Schulden machen mit SenFin

SPRACHE IM SENAT

Wer hier noch nie war, der versteht erst mal nichts

Gut zwei Dutzend Männer und Frauen sitzen im Abgeordnetenhaus vor aufgeklappten Computern und debattieren über den Nachtragshaushalt. Jochen Esser, der Finanzexperte der Grünen, erregt sich über die Koalition. Er kritisiert eine rote Nummer, fordert für 2013 eine schwarze Null und will das von „SenFin“ besser erklärt bekommen. Und viele nach ihm reden genauso.

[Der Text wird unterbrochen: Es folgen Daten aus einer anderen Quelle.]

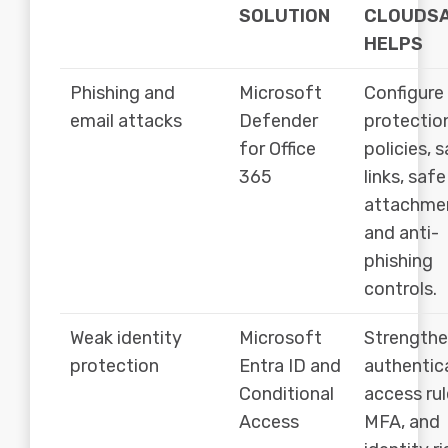
SOLUTION
CLOUDS
HELPS
Phishing and
Microsoft
Configure
email attacks
Defender
protectio
for Office
policies, 
365
links, safe
attachme
and anti-
phishing
controls.
Weak identity
Microsoft
Strength
protection
Entra ID and
authentic
Conditional
access rul
Access
MFA, and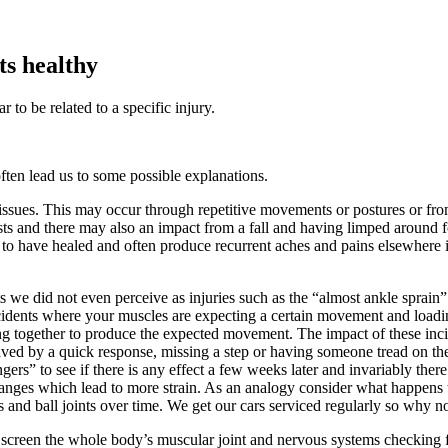
ts healthy
 to be related to a specific injury.
ften lead us to some possible explanations.
r tissues. This may occur through repetitive movements or postures or f
twists and there may also an impact from a fall and having limped around
d to have healed and often produce recurrent aches and pains elsewhere i
s we did not even perceive as injuries such as the “almost ankle spra
 incidents where your muscles are expecting a certain movement and loa
ng together to produce the expected movement. The impact of these inc
was saved by a quick response, missing a step or having someone tread o
ers” to see if there is any effect a few weeks later and invariably the
hanges which lead to more strain. As an analogy consider what happens 
and ball joints over time. We get our cars serviced regularly so why n
 screen the whole body’s muscular joint and nervous systems checking f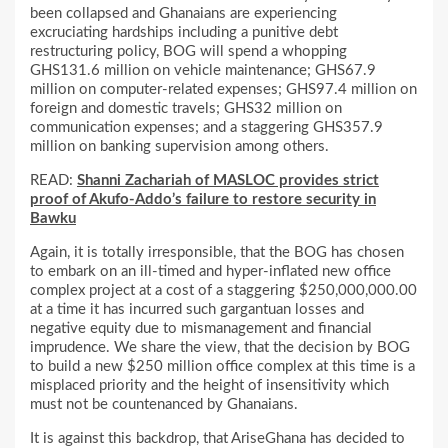
been collapsed and Ghanaians are experiencing
excruciating hardships including a punitive debt
restructuring policy, BOG will spend a whopping
GHS131.6 million on vehicle maintenance; GHS67.9
million on computer-related expenses; GHS97.4 million on
foreign and domestic travels; GHS32 million on
communication expenses; and a staggering GHS357.9
million on banking supervision among others.
READ:
Shanni Zachariah of MASLOC provides strict
proof of Akufo-Addo’s failure to restore security in
Bawku
Again, it is totally irresponsible, that the BOG has chosen
to embark on an ill-timed and hyper-inflated new office
complex project at a cost of a staggering $250,000,000.00
at a time it has incurred such gargantuan losses and
negative equity due to mismanagement and financial
imprudence. We share the view, that the decision by BOG
to build a new $250 million office complex at this time is a
misplaced priority and the height of insensitivity which
must not be countenanced by Ghanaians.
It is against this backdrop, that AriseGhana has decided to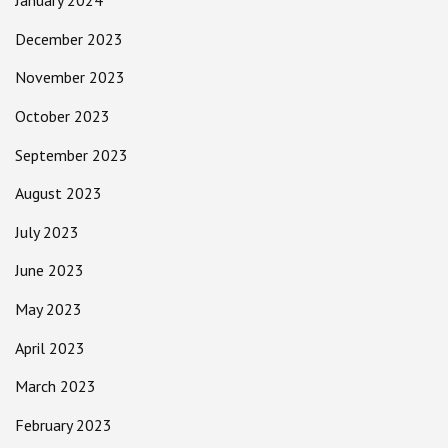
January 2024
December 2023
November 2023
October 2023
September 2023
August 2023
July 2023
June 2023
May 2023
April 2023
March 2023
February 2023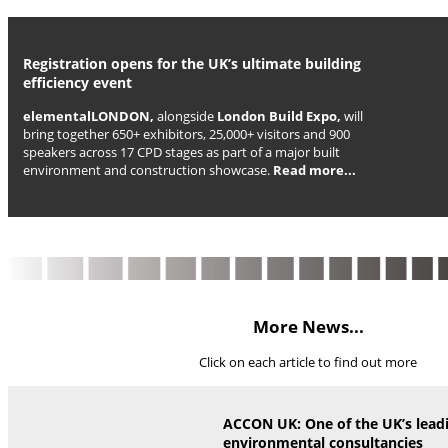
Registration opens for the UK’s ultimate building
efficiency event
elementalLONDON,
alongside
London Build Expo,
will
bring together 650+ exhibitors, 25,000+ visitors and 900
speakers across 17 CPD stages as part of a major built
environment and construction showcase.
Read more...
More News...
Click on each article to find out more
ACCON UK: One of the UK’s lead
environmental consultancies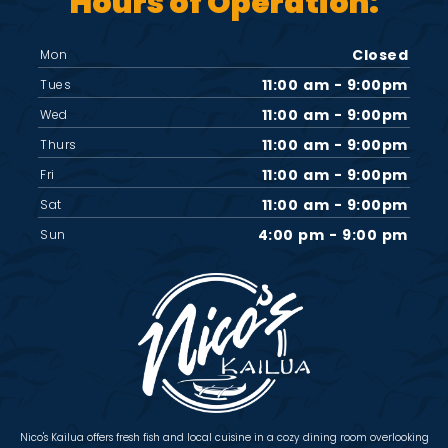
Hours of Operation:
Closed
Mon
11:00 am - 9:00pm
Tues
11:00 am - 9:00pm
Wed
11:00 am - 9:00pm
Thurs
11:00 am - 9:00pm
Fri
11:00 am - 9:00pm
Sat
4:00 pm - 9:00 pm
Sun
Nico's Kailua offers fresh fish and local cuisine in a cozy dining room overlooking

Der Hauptausschuss des Parlaments tagt mindestens jeden zweiten Mittwoch. Ohne Zustimmung dieses Gremiums fließt kein einziger Euro, den das Land Berlin ausgibt. Über die Gelder entscheiden die Abgeordneten nicht im Geheimen: Um 444 Millionen für den Flughafen geht es diese Woche, und auch diese Sitzung ist öffentlich. Öffentlichkeit bedeutet nur leider nicht immer Transparenz.

Rote Nummer? Schwarze Null? Wer gelegentlich im Ausschuss vorbeischaut, der weiß, dass hinter diesen kryptischen Begriffen eine Regierungsantwort auf Ausschussfragen und „Keine Miese machen“ stehen. Wer hier noch nie war oder buchhalterisch nicht vorgebildet ist, der versteht erst mal nichts.

Natürlich entwickelt jede Gruppe eine Arbeitssprache – „SenStadt“ geht einfach schneller über die Lippen als „Senatsverwaltung für Stadtentwicklung um Umwelt“. Bloß hilft das nicht weiter, wenn man auch außerhalb des kleinen Kreises verstanden werden will. Ein sprachlicher Tiefpunkt jeder Plenarsitzung ist stets, wenn der Parlamentspräsident oder seine Stellvertreter die zentrale Debatte beenden: „Die Aktuelle Stunde hat damit ihre Erledigung gefunden.“ Solche Wendungen sind nicht wirklich geeignet, die Schulkassen auf den Besuchertribünen für den Parlamentarismus zu begeistern.

Nun sind Abgeordnete frei in ihrer Wortwahl, solange sie nicht beleidigend oder säuisch daherkommt. Bürokratensprech lässt sich also schwerlich verbieten. Für Übertragungen im Fernsehen oder per Livestream böte sich immerhin eine Lösung an: ein Kommentator, der wie bei der britischen Thronfolgerhochzeit erklärt, was passiert – und warum „SenFin“ eben nicht die weibliche Form eines Würzmittels ist, sondern die Senatsverwaltung für Finanzen.